PRESIDENT'S ESSAY
Uncool
POSTED
July 29, 2014

Salvatore Basile’s fascinating history of air conditioning, Cool, examines the technology and its penetration into American life. He highlights the role of vaudeville and movie theaters in extending the realm of cool. 

But he is also interested in the reaction to the new technology. And the reaction was surprisingly mixed. Even during sweltering summers when people died of heat exposure, some were resistant to air conditioning.

Why? Basile blames part of it on moral scruples: “for a number of Puritanical souls, air conditioning was unnatural. It even looked strange, with machinery that often made it conspicuous. New buildings were crowned not with elegant spires but with cooling towers. Older buildings, even some of the most architecturally notable, were disfigured by rows of hastily-plopped-in window units.”

Intellectuals were smugly dismissive, perhaps because intellectuals rarely do anything to break a sweat anyway: “People who really despised mechanical cooling could point to the title of Henry Miller’s 1945 harangue on the soulless mechanized commercialism of America, The Air-Conditioned Nightmare—inaccurately; other than its title, the book never did get around to discussing the subject of air conditioning. (And Marcia Ackermann pointed out that, once Miller’s writings took off, he moved to a large California house that ‘almost certainly’ had air conditioning.) Nevertheless, Miller’s bad-boy intellectualism was shared by The New Yorker, which throughout its history seemed to have viewed air conditioning with amused disdain.”

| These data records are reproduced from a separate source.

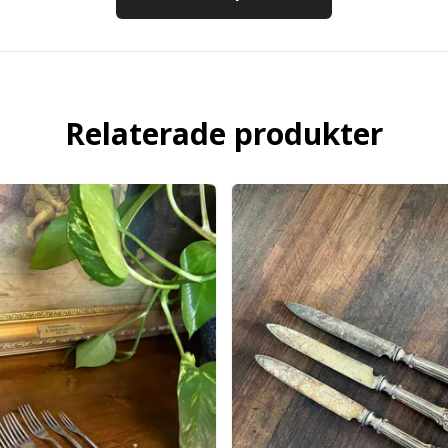
Relaterade produkter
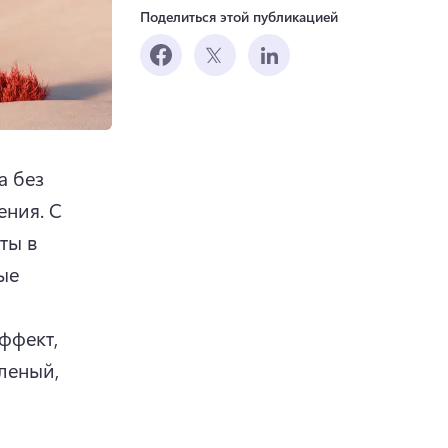
Поделиться этой публикацией
 без 
ния. 
С 
ы в 
е 
фект, 
леный, 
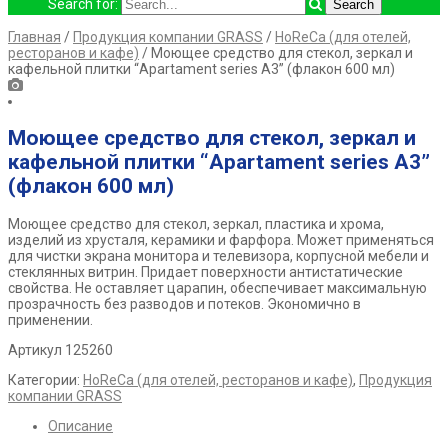
Search for:
Главная
/
Продукция компании GRASS
/
HoReCa (для отелей,
ресторанов и кафе)
/ Моющее средство для стекол, зеркал и
кафельной плитки “Apartament series А3” (флакон 600 мл)
Моющее средство для стекол, зеркал и
кафельной плитки “Apartament series А3”
(флакон 600 мл)
Моющее средство для стекол, зеркал, пластика и хрома,
изделий из хрусталя, керамики и фарфора. Может применяться
для чистки экрана монитора и телевизора, корпусной мебели и
стеклянных витрин. Придает поверхности антистатические
свойства. Не оставляет царапин, обеспечивает максимальную
прозрачность без разводов и потеков. Экономично в
применении.
Артикул 125260
Категории:
HoReCa (для отелей, ресторанов и кафе)
,
Продукция
компании GRASS
Описание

A 1959 article in the New Yorker thought the city had been better before it got cool: “How useless now to argue that in the old days electric fans blowing across cakes of ice kept saloons at a temperature that was one of the pleasures of summer instead of a simulacrum of winter. . . . The dodges for coping with the heat that New Yorkers learned in three centuries of summers have become superfluous, and in some cases hazardous. The long drink is an irrelevancy; if you arrive in a bar, after a few steps in the street, longing for a Tom Collins, half a minute of the temperature inside influences you to change to a hot toddy. Cold foods lose their charm as quickly; at the first blast of frozen air, the customer decides to stick to steak. . . . It was a fine city until they started improving it.”

Frank Lloyd Wright did an about face. He had “spent decades claiming that he had started the whole thing with his completely sealed and air-conditioned Larkin Building,” but then in his 1954 The Natural House he argued “To me air conditioning is a dangerous circumstance. The extreme changes in temperature that tear down a building also tear down the human body. . . . I can sit in my shirt sleeves at eighty degrees, or seventy-five, and be cool; then go outside to 118 degrees, take a guarded breath or two around and soon get accustomed to the change.” He told the New Yorker in an interview that “this air-conditioning has killed more good men than can be accounted for.” 

Fortunately, the “general public ignored” the critics.